Hello everyone,
Congratulations and waiting for 0.2 to roll out.
I had been working on extraction of variant information and working on gwas data and i thought of extracting data by means of rsid. I think it will be helpful as each variant have rsids and can be very easy in mapping. and i think it also solves the transcripts problem(like one variant have many transcripts when rsid is used for extraction each have their own rsid which helps in extraction)
Thank you
Hi Akhil,
can you give an example of the input and output you’d like to see? The variant annotations / bed file that should get produced.
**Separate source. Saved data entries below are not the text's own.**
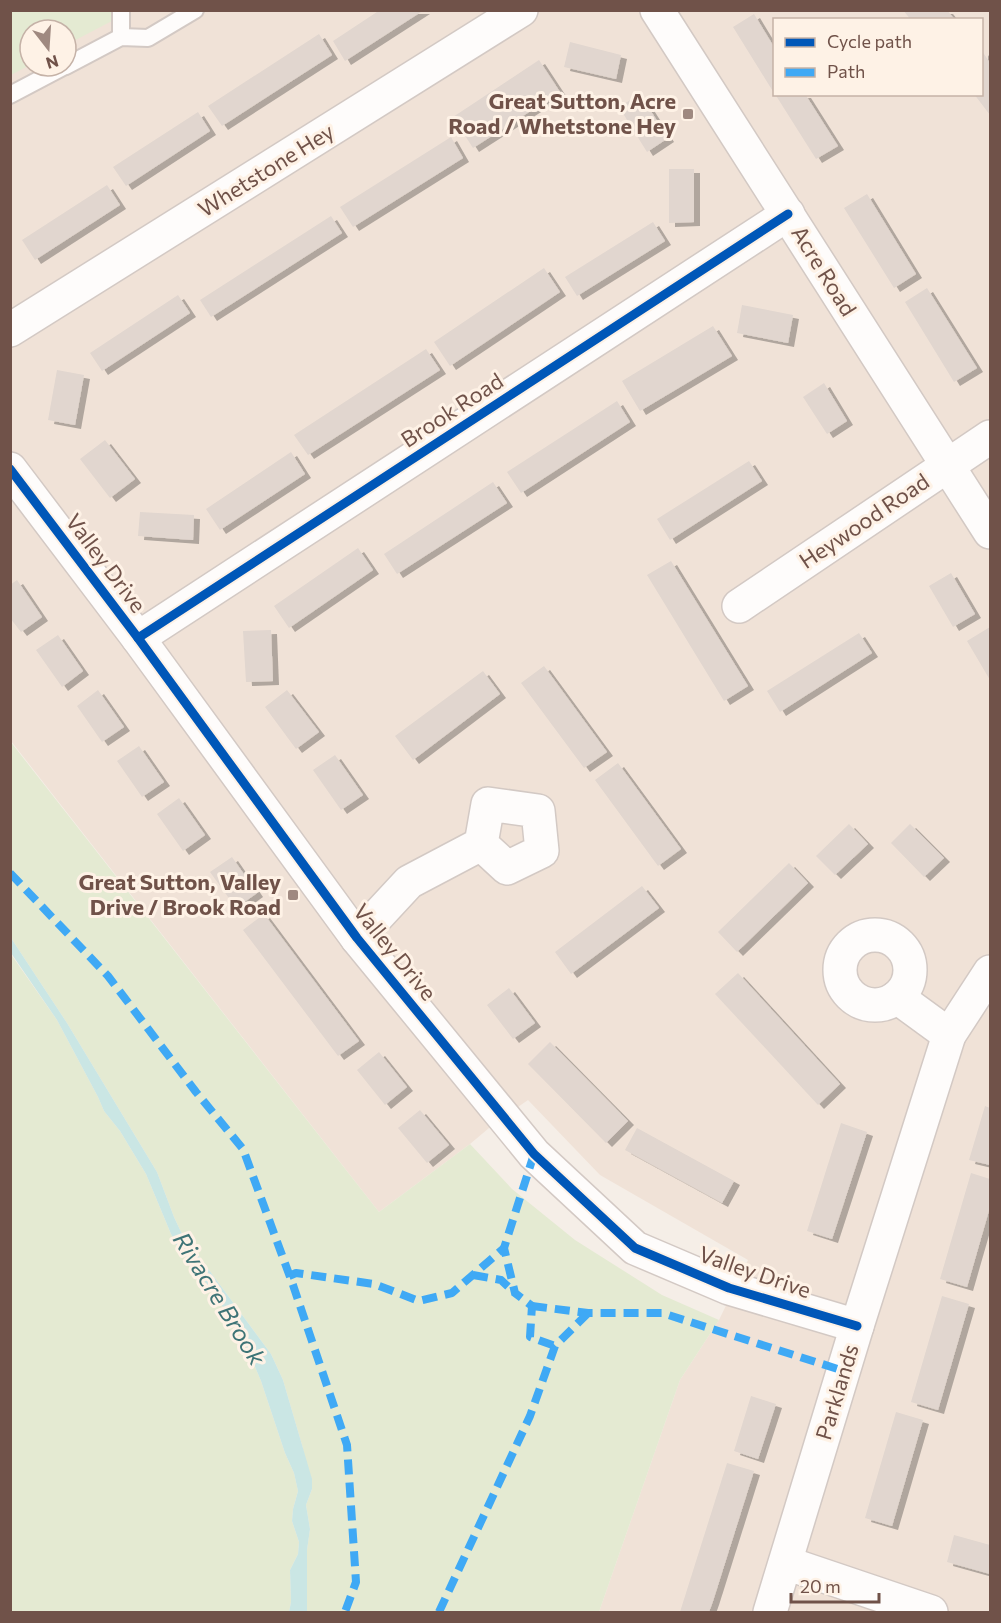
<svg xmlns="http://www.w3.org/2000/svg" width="1001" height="1623" viewBox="0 0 1001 1623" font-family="Commissioner,sans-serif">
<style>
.residential{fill:#f0e2d7;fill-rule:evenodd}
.green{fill:#e4ead2}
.water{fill:#cae6e4}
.building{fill:#e1d6cf;filter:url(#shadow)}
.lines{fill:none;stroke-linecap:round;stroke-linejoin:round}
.service-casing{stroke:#d3c9c4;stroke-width:20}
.minor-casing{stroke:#d3c9c4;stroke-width:36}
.service{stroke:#fefcfb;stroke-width:16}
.minor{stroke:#fefcfb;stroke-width:33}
.quiet{stroke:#3fa9f5;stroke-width:8;stroke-dasharray:15 8;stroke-linecap:butt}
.cycleway-casing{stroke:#fef2e6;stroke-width:13}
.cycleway{stroke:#0057b8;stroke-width:9}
.poi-dot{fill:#9f8980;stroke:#fef2e6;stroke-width:2}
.labels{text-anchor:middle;stroke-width:6;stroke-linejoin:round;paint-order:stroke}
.poi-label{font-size:22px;font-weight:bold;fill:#705249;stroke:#fef2e6;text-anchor:end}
.street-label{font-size:22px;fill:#705249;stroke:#fef2e6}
.water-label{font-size:24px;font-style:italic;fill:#3e7476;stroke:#fef2e6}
</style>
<defs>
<filter id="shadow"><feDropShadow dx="6" dy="4" stdDeviation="0" flood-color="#0004"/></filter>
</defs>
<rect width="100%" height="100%" fill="#f5eee7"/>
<path class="residential" d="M11,11h979v1601h-391l81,-232 39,-60 29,-60 -148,-85 -72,-75 -33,23 -25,21 -91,68 -368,-471zM774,20h208v74h-208zM30,30h36v36h-36z"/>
<g class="green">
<polygon points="11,11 131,11 66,45 66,30 30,30 30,65 11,75"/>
<polygon points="10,741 379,1212 470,1144 512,1189 575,1240 662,1295 719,1320 680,1380 599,1612 307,1612 307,1550 310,1529 306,1505 312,1489 302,1445 283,1380 271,1354 181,1232 174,1217 157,1172 67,1023 11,938"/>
<polygon points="10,953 57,1020 98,1097 104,1111 120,1131 146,1174 171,1234 179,1251 202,1277 225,1310 244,1341 261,1381 285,1453 294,1473 298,1491 293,1509 292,1521 299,1542 298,1554 290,1570 291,1602 289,1612 11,1612"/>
</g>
<polygon class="water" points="11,938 67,1023 157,1172 174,1217 181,1232 271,1354 283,1380 312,1479 312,1489 306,1505 310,1529 307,1550 307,1612 289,1612 291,1602 290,1570 298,1554 299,1542 292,1521 293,1509 298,1491 294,1473 285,1453 261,1381 244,1341 225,1310 202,1277 179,1251 171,1234 146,1174 120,1131 104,1111 98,1097 57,1020 11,953"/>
<g class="building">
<polygon points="380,10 424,10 345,61 333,41"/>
<polygon points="903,10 947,10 955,20 911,20"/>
<polygon points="754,14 774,47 774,93 733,27"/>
<polygon points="319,34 332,55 222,126 208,106"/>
<polygon points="570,42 621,55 616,79 564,67"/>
<polygon points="982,51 990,63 990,115 974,94 982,94"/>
<polygon points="539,60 560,92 473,148 453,117"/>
<polygon points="640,94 668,138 647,152 619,107"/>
<polygon points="775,94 805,94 838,146 816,159"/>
<polygon points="198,112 210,131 126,186 113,167"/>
<polygon points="451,137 463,158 353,227 340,207"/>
<polygon points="669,169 694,169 694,222 669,223"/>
<polygon points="107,185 120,205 35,260 22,240"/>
<polygon points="867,194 916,274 894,288 844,208"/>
<polygon points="331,216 342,233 211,317 200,300"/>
<polygon points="653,222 665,241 577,296 565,277"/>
<polygon points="544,268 560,292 450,366 434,342"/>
<polygon points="927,288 977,368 954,382 905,302"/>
<polygon points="178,295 190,313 102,371 90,353"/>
<polygon points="742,305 793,315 788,343 737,333"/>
<polygon points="713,326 732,356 640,411 622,381"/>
<polygon points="426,349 440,370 308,455 294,435"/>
<polygon points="57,370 84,375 75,425 48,420"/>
<polygon points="824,383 847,421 827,434 803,397"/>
<polygon points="617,401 630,422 521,493 507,472"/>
<polygon points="105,440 135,479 110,498 80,459"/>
<polygon points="291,452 305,474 220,530 206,509"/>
<polygon points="749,461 762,481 670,540 657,519"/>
<polygon points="493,482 507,503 397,574 384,554"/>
<polygon points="140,512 194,515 193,540 138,536"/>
<polygon points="358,548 373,570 289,628 274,606"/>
<polygon points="671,561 748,686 724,701 647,575"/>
<polygon points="951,573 975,614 953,627 929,586"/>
<polygon points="17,580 42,617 21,632 10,618 10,585"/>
<polygon points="990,627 990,680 967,641"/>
<polygon points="271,630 273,681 246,682 243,631"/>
<polygon points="859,633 872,653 780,712 767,691"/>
<polygon points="58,635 83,671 62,687 36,650"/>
<polygon points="544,666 607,752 584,768 521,683"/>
<polygon points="483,671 500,694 413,760 395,736"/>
<polygon points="98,690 124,727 102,742 77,706"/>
<polygon points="287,690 319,732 296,749 265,707"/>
<polygon points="139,746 164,782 142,797 117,761"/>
<polygon points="335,755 363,795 341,810 313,770"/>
<polygon points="618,763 681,849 658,866 595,780"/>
<polygon points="179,798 205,835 183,851 157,814"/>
<polygon points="849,824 868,844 835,875 816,856"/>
<polygon points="910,824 944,858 924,877 891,843"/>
<polygon points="232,857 257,893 236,908 210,872"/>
<polygon points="789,863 808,883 737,952 718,932"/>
<polygon points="642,886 659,908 571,974 555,952"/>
<polygon points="264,914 359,1041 338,1056 243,930"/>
<polygon points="738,973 840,1084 818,1105 715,994"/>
<polygon points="509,988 535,1023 513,1039 487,1005"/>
<polygon points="550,1042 628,1121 606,1143 528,1064"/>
<polygon points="379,1052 407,1087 385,1105 357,1070"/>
<polygon points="985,1106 990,1108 990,1165 969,1160"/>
<polygon points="420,1110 449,1145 427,1163 398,1128"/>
<polygon points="841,1123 867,1132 832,1239 807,1231"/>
<polygon points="637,1128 734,1181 722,1203 625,1150"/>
<polygon points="971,1173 990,1179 990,1207 967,1287 940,1279"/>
<polygon points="942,1296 969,1304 938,1410 911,1402"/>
<polygon points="751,1396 776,1404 758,1459 734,1451"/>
<polygon points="896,1412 923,1420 892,1526 865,1518"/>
<polygon points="727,1463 754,1471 713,1601 709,1612 680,1612"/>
<polygon points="954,1535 990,1545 990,1574 947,1562"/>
</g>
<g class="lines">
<g class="service-casing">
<g id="service">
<polyline points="121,37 121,10"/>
<polyline points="66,66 121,37 148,38 195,10"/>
<polyline points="10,95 65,66"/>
</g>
</g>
<g class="minor-casing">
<g id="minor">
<polyline points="657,10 990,532"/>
<polyline points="10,330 521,10"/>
<polyline points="10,469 138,638 357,938 534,1154 635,1248 729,1288 857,1326"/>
<polyline points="739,606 990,437"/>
<polyline points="138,638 788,214"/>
<circle cx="875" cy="970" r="35"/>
<polyline points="357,938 409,882 481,844 488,804 538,811 542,851 507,868 481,844"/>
<polyline points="897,997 949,1035"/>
<polyline points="786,1563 931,1612"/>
<polyline points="770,1612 857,1326 949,1035 990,972"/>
</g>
</g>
<use href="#service" class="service"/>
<use href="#minor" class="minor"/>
<g class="quiet">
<polyline points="10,873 108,976 196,1092 243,1149 293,1285 347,1445 356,1582 345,1612"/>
<polyline points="534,1154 504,1248 515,1293 532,1306 530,1337 555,1346"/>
<polyline points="473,1275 501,1280 515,1293"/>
<polyline points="289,1276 296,1273 374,1284 419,1301 452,1293 504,1248"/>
<polyline points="532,1306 588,1313 662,1313 844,1371"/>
<polyline points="439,1612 530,1416 555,1346 588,1313"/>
</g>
<g class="cycleway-casing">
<g id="cycleway">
<polyline points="10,469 138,638 357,938 534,1154 635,1248 729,1288 857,1326"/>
<polyline points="138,638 788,214"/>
</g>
</g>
<use href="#cycleway" class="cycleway"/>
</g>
<g class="poi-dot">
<rect x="682" y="108" width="12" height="12" rx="3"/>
<rect x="287" y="889" width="12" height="12" rx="3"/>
</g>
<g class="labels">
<g class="poi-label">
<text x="676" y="109">Great Sutton, Acre<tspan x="676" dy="25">Road / Whetstone Hey</tspan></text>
<text x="281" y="890">Great Sutton, Valley<tspan x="281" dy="25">Drive / Brook Road</tspan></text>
</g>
<g class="street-label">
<text transform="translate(266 170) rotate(-32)" y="8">Whetstone Hey</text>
<text transform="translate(824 271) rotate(58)" y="8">Acre Road</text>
<text transform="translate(452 410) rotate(-33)" y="8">Brook Road</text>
<text transform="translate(864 521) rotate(-34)" y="8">Heywood Road</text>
<text transform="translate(106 563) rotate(53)" y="8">Valley Drive</text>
<text transform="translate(395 952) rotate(51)" y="8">Valley Drive</text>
<text transform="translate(755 1272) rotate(19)" y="8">Valley Drive</text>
<text transform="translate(837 1392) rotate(-73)" y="8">Parklands</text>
</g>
<g class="water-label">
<text transform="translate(219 1299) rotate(58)" y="8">Rivacre Brook</text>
</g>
</g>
<rect width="1001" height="1623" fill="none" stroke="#705249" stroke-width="24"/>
<rect x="773" y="18" width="210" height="78" fill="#fef2e6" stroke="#c5b2a7" stroke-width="1.5"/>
<rect x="785" y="38" width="30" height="9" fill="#0057b8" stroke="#c5b2a7" stroke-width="1.5"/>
<text x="827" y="48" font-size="18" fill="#705249">Cycle path</text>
<rect x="785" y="68" width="30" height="9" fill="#3fa9f5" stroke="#c5b2a7" stroke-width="1.5"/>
<text x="827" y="78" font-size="18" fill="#705249">Path</text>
<g transform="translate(48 48) rotate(163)"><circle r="28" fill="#fef2e6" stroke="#c5b2a7" stroke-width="1.5"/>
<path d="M0-4.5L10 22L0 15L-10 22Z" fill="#9f8980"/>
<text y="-9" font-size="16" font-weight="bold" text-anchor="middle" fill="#705249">N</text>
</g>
<path d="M791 1593v9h88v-9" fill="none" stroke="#705249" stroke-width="3"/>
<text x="800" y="1593" font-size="18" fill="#705249" stroke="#fef2e6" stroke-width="4.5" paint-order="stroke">20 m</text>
</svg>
Sorry tim for the late reply. basically its like this. if we have chrom regions along with rsids , we can extract the genes with corresponding snps informaiton based on rsids.( i dont know what i mentioned is correct or not)
Input:
chrom |
start |
end |
snps |
P_VALUE |
disease |
chr1 |
203155882 |
203155882 |
rs4950928 |
1.00E-13 |
YKL-40 levels |
chr13 |
40350912 |
40350912 |
rs7993214 |
2.00E-06 |
Psoriasis |
chr15 |
78806023 |
78806023 |
rs8034191 |
3.00E-18 |
Lung cancer |
chr1 |
159680868 |
159680868 |
rs2808630 |
7.00E-06 |
Lung cancer |
chr3 |
190350461 |
190350461 |
rs7626795 |
8.00E-06 |
Lung cancer |
output should be like this in bed file format:
rsid chr TSS TTS genes_present_in_that_region
and if possible we can extract the variants based on rsids near Transcriptions start site using rsids?
I dont know whether its possible or not but just an idea
Ah, so you need to take the information in the table and find variants nearby? e.g. the chr1:203155882 line should find variants on chr1 nearby 203155882.
That’s something that totally should be possible in Hail, but I’m not sure how to do it right now.
Let’s explore when 0.2 is out!
ya thats the exact information i need. so thought of asking why not keep that kind of functionality in hail.